Personal information
- Born: 25 January 2002 (age 24) Seoul, South Korea

Sport
- Country: South Korea
- Sport: Short-track speed skating
- Club: Seongnam City Hall

Medal record
Men's short-track speed skating
Representing South Korea
Olympic Games
| Silver medal – second place | 2026 Milano Cortina | 5000 m relay |
World Championships
| Silver medal – second place | 2024 Rotterdam | 5000 m relay |
Winter World University Games
| Gold medal – first place | 2023 Lake Placid | 5000 m relay |
| Silver medal – second place | 2023 Lake Placid | 1000 m |
| Silver medal – second place | 2023 Lake Placid | 1500 m |
Winter Youth Olympics
| Gold medal – first place | 2020 Lausanne | 500 m |
| Silver medal – second place | 2020 Lausanne | 1000 m |
World Junior Championships
| Gold medal – first place | 2020 Bormio | 500 m |
| Gold medal – first place | 2020 Bormio | 3000 m relay |

= Lee Jeong-min (speed skater) =

South Korean speed skater (born 2002)

Lee Jeong-min (born 25 January 2002) is a South Korean short-track speed skater.
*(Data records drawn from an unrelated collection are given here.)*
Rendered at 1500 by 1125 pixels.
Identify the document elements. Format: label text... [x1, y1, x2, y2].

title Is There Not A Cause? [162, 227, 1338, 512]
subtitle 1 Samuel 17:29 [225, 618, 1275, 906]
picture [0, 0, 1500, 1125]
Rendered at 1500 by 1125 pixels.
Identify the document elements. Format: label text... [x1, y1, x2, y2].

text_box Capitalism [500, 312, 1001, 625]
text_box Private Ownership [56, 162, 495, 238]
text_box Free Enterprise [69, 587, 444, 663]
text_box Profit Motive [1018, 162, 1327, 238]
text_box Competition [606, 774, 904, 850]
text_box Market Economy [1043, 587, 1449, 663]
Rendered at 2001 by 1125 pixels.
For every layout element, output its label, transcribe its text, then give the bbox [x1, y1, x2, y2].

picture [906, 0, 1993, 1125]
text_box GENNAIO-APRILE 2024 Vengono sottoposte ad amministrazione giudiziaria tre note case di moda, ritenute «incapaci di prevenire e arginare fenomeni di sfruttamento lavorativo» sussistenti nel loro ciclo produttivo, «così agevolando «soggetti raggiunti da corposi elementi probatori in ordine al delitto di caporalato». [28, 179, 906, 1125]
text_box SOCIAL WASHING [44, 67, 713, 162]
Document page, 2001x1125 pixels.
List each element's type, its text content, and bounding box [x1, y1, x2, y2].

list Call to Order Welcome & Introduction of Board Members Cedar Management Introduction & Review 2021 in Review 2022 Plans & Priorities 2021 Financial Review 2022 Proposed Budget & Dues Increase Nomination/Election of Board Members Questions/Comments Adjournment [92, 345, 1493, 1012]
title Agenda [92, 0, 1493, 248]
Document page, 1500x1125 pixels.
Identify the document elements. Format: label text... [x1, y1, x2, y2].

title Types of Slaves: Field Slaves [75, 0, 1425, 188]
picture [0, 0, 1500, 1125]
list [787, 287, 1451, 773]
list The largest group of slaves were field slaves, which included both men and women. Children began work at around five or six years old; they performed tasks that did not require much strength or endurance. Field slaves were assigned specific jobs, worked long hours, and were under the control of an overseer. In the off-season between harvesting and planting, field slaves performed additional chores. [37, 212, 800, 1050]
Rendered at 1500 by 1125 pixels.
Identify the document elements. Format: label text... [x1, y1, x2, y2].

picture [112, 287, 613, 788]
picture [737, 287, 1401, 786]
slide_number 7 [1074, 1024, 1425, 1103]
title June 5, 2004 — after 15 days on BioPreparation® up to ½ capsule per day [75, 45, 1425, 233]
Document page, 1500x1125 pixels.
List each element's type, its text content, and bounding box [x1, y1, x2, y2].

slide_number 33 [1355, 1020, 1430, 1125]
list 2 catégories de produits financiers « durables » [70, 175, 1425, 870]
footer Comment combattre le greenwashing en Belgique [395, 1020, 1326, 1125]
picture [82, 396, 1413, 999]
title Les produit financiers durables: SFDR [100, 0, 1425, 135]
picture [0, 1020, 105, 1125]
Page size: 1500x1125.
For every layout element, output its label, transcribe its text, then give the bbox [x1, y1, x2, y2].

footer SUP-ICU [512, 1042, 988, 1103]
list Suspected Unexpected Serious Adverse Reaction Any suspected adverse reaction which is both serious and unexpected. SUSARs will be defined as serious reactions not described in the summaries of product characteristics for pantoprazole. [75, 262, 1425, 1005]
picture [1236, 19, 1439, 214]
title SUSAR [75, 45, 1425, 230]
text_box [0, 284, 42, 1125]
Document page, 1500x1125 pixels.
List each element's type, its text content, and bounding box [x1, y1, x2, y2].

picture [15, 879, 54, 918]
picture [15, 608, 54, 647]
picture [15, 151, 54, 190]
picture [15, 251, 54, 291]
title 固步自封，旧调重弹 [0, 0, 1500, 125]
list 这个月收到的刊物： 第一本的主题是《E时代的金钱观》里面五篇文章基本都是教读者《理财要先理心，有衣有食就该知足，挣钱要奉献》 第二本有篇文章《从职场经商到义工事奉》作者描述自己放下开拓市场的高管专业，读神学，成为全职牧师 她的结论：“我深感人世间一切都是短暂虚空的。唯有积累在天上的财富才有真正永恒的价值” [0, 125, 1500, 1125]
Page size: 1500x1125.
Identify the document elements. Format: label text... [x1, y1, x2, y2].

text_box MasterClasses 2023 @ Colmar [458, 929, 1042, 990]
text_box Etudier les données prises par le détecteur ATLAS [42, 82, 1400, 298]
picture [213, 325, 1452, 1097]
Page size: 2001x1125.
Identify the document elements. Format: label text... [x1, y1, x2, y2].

He represented South Korea at the 2026 Winter Olympics, winning a silver medal in the 5000 m relay.

==Career==
Lee represented South Korea at the 2020 Winter Youth Olympics and won a gold medal in the 500 metres and a silver medal in the 1000 metres events.

In January 2026, he was selected to represent South Korea at the 2026 Winter Olympics.